Just a month before her son was shot to death around the corner from her north-city house, Geraldine Carter, 73, thought crime in her neighborhood was finally winding down.
St. Louis Metropolitan Police were focusing resources in College Hill, cleaning up the streets and assigning extra patrols.
"I was just thinking, 'Maybe it was going to get better,'" Carter tells the Daily RFT.
Then Carter's son, Garland, was found dead in the snow, gunshot wounds in his head and neck, murdered to avenge a killing he didn't commit.
Carter's sons -- Prince and Garland -- are both featured in a New York Times front-page story about gun crime in St. Louis. Prince Carter tells a Kansas City-based reporter that he sleeps with a shotgun and avoids going out at night ever since his 52-year-old brother was murdered.
"Oh, yeah, he's right about that," says Geraldine Carter. "It's terrible over here. There are so many that got killed. Nobody seems to know what it is."
The New York Times story, headlined "In Places Like North St. Louis, Gunfire Still Rules the Night," spread like wildfire through St. Louis, a place often ignored by the big-time news outlets even when it doesn't deserve to be.
The story perpetuates an unfair and unfounded reputation many have been fighting against: that St. Louis is a gun-crazed, ultra-violent city with crime rates that put it on par with the likes of Ciudad Juarez, Mexico, and Mogadishu, Somalia. It's a reputation that plagues the city around the world, including in France, where, these days, travelers are warned to avoid north St. Louis.
But north of Delmar Boulevard, Geraldine Carter says, that reputation feels like reality, and she doesn't need the New York Times to tell her about guns in north city.

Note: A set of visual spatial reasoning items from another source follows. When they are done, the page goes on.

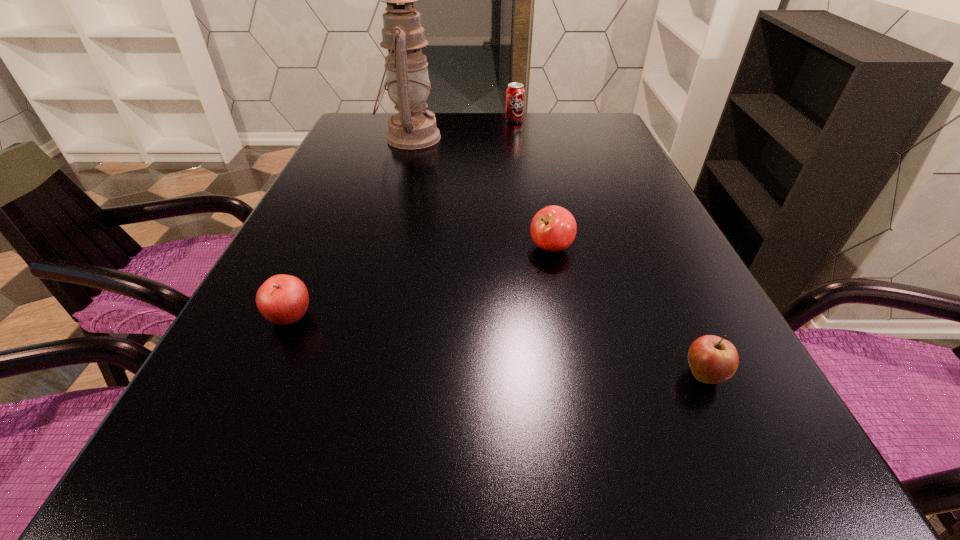
Identify the location of free space at the near edge of the desktop. The width and height of the screenshot is (960, 540). (643, 498).

Find the location of `free space at the left edge of the desktop`. free space at the left edge of the desktop is located at coordinates (233, 410).

In the image, there is a desktop. Identify the location of free space at the right edge. (622, 279).

The width and height of the screenshot is (960, 540). I want to click on blank space at the far right corner, so click(x=598, y=141).

This screenshot has width=960, height=540. I want to click on free space between the soda and the rightmost apple, so click(609, 247).

This screenshot has width=960, height=540. I want to click on free area in between the fourth shortest object and the rightmost apple, so click(x=609, y=247).

This screenshot has width=960, height=540. I want to click on free space between the nearest apple and the second nearest object, so click(497, 346).

Locate an element on the screen. This screenshot has height=540, width=960. empty location between the soda and the second apple from left to right is located at coordinates (533, 184).

This screenshot has width=960, height=540. Identify the location of free space that is in between the oil lamp and the leftmost apple. (350, 227).

The image size is (960, 540). Find the location of `vacant area that lies between the tallest object and the nearest apple`. vacant area that lies between the tallest object and the nearest apple is located at coordinates (557, 256).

The day the story came out, police investigated two drive-by shootings in north St. Louis, including one where suspects shot at a car with seven children, injuring a teenager and the female adult driver, according to the St. Louis Metropolitan Police.

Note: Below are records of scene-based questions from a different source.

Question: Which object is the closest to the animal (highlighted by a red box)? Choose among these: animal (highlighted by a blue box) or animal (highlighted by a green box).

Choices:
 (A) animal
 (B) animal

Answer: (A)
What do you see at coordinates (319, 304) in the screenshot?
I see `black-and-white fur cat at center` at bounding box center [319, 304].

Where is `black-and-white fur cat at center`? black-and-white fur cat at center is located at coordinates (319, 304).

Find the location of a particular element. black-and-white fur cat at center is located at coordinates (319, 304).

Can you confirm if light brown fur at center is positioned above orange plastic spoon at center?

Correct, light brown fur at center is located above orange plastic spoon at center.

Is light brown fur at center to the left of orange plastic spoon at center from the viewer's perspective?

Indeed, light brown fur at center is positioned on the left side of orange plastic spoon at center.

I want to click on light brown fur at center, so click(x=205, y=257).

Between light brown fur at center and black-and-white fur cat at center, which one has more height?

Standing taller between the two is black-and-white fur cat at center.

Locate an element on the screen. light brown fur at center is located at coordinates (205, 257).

Carter blames it on envy -- unsupervised, gun-toting teens breaking into homes and cars to steal the good life.
"They'll lie in wait and come into your house," she says. "If you're in there, they'll shoot you, too. And you know that's the way it is."
Nine months after her son's death, Carter says her family is still devastated over the loss of Garland, a man who served his neighborhood by cleaning, raking leaves and taking out trash for neighbors. The day he died, he had finished shoveling snow off porches and cars for his family and neighbors before heading around the corner to the liquor store, where he was killed trying to buy a beer.
"It hurts to the core," Carter says. "It's devastating. Everybody is still grieving."
Halloween was particularly difficult. For the first time, Garland's seven-year-old daughter didn't have her dad to take her trick-or-treating.
"So I don't try to do anything but stay in my house," Carter says. "It's just been so hard for me. I don't have the energy to do nothing. I still cry about my boy."
In the New York Times, Carter's son Prince says he now wants to leave St. Louis, where he's lived his entire life.
"My oldest son was just asking me three days ago, 'Momma, don't you want to leave?'" Carter says. "I thought maybe when the economy got better and everybody got a job, we could leave."
Carter says she'll probably never leave, now. Her daughter and grandchildren have moved into her duplex, and she looks after a 96-year-old neighbor who recently broke her hip.
"This is our house, and we have to do the best we can," Carter says. "We're just stuck here. Nobody can really do nothing right now."